PP2A activity and methylation regulate APP secretion and Aβ production in N2a cells. A, Secreted sAPP isoforms migrate as a triplet band recognized by the 22C11 antibody (Nakagawa et al., 2006). sAPP₇₅₁ and sAPP₇₇₀ isoforms are immunoreactive to the anti-KPI–APP antibody (Latasa et al., 1998). B, Steady-state levels of sAPPα and sAPPβ were measured after 1 h incubation of N2a clones in conditioned medium. A subset of control N2a cells was incubated for 1 h with 100 nm OA. Intracellular APP was detected with anti-APP 22C11 antibody. The bottom panel shows the relative amounts of sAPPα and sAPPβ determined after normalization for intracellular protein concentration (mean ± SD; n = 3; p < 0.001 in all conditions).
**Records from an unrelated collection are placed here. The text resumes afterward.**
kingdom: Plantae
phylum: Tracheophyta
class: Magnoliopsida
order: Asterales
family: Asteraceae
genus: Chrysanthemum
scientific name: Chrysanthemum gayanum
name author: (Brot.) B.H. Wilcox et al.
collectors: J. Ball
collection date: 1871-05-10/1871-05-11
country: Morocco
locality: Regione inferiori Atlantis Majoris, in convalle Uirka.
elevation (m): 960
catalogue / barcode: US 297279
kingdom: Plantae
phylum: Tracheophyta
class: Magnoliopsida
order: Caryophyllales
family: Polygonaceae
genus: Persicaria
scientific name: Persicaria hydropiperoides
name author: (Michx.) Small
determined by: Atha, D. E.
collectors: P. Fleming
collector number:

C, The extracellular release of sAPPα was measured in the same cells analyzed for APP in Figure 4, C and F, 4 h after incubation in the conditioned media. D, Representative experiment showing the concomitant release of sAPPβ and Aβ₄₀ peptides measured 24 h after incubation of cells in conditioned medium. Aβ₄₀ levels (mean ± SEM) were quantified by ELISA.

Figure 6.

Effects of the high-methionine, low-folate diet on Hcy, methylation metabolites, PPMT, PP2A methylation, and tau and APP phosphorylation in Cbs^+/+ and Cbs^+/− mice. A–D, Groups of 1-month-old heterozygous Cbs^+/− (black bars) and wild-type Cbs^+/+ (white bars) mice were fed for 8 months on a control or HM/LF diet. Data are mean ± SD; n = 7 mice per group. A, Hcy and methylation metabolites were determined in plasma and brain tissue from the mice (*p < 0.01 compared with same genotype). B–D, Equivalent aliquots (∼14 μl) of total brain extracts from the same mice were simultaneously analyzed by gel electrophoresis and Western blotting. Note that the representative panels shown were assembled from the same exposed autoradiograph. B, Relative levels of PPMT in each mouse group (*p < 0.001; **p < 0.05). C, Relative levels of methylated C (*p < 0.046; **p = 0.046). D, Relative levels of Thr-668-phosphorylated APP (*p < 0.001). E, Equivalent amounts of proteins (10 μg) from boiled mouse brain homogenates were analyzed for tau phosphorylated at the PHF-1 epitope after normalization for total tau levels (*p < 0.001).